An introduction to Hamilton-Jacobi equation in the space of probability measures

開催日時
2016/07/15 金 15:00 - 16:30
場所
3号館552号室
講演者
Jin Feng
講演者所属
University of Kansas
概要

I will discuss a new class of PDEs, Hamilton-Jacobi equation in the space of probability measures, in this talk, and report some progress made by my collaborators and myself.

Two types of applications motivate the issue: one is from the probabilistic large deviation study of weakly interacting particle systems in statistical mechanics, another is from an infinite particle version of the variational formulation of Newtonian mechanics.

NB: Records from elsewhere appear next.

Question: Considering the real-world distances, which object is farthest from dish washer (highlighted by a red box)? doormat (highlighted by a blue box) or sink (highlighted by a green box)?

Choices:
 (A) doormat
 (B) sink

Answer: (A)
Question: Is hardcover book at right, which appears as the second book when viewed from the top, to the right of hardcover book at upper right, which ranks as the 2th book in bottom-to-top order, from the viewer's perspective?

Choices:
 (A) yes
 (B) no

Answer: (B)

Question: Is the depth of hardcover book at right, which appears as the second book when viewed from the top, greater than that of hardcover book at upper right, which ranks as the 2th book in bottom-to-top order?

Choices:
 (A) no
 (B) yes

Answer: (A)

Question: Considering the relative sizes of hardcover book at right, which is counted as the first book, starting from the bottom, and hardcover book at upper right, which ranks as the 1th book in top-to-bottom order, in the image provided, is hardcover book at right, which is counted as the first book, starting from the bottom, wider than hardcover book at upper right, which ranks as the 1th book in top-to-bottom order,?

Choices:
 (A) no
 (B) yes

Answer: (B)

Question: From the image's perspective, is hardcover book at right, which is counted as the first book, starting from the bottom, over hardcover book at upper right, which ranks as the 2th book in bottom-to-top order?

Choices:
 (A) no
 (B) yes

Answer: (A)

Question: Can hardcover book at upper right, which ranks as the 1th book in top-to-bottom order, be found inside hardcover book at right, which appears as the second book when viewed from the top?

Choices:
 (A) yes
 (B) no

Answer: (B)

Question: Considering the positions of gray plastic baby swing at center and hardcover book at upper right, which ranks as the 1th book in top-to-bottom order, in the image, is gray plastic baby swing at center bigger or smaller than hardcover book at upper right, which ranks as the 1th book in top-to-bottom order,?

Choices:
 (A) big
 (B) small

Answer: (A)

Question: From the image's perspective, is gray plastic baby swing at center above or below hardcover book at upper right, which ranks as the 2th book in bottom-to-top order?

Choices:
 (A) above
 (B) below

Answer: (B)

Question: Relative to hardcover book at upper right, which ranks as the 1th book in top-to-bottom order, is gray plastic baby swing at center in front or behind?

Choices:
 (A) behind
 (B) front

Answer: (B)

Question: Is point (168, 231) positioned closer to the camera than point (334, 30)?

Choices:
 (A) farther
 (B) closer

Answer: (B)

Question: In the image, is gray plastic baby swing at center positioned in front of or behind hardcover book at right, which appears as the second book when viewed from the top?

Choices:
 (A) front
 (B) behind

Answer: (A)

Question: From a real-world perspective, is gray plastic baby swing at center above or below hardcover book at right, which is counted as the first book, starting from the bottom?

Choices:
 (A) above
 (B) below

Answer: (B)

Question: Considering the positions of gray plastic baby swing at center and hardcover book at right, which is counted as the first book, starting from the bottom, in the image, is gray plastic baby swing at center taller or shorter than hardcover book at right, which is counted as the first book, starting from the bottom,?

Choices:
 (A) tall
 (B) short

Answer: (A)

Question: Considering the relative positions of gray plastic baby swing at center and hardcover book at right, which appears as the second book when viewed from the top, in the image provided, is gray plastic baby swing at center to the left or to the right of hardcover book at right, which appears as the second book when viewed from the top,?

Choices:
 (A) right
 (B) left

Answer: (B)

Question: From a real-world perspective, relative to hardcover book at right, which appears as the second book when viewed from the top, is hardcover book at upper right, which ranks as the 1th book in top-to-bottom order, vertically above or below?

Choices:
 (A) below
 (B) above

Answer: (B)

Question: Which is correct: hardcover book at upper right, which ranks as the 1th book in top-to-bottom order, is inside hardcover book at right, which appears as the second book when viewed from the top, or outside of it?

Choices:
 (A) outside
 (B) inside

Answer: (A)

In creating respective well-posedness theories, two mathematical observations played important roles: One, the free-particle flow picture naturally leads to the use of the optimal mass transportation calculus. Two, there is a hidden symmetry (particle permutation invariance). The space of probability measures in this context is best viewed as an infinite dimensional quotient space. Using a natural metric that has this quotient structure, we are lead to some fine aspects of the transportation calculus that connect with probabilistic coupling ideas. In general, the space of directions for a curve can be a cone instead of a linear space. Such (geometric tangent) cone will be identified with a subset of Markov transition kernels. The use of such cone is critical when a probability measure charge positive mass on small sets (i.e. the phenomenon of condensation).

Time permitting, I will discuss an open issue coming up from the study of the Gibbs-Non-Gibbs transitioning by the Dutch probability community.

The talk is based on my past works with the following collaborators: Markos Katsoulakis, Tom Kurtz, Truyen Nguyen, Andrzej Swiech and Luigi Ambrosio.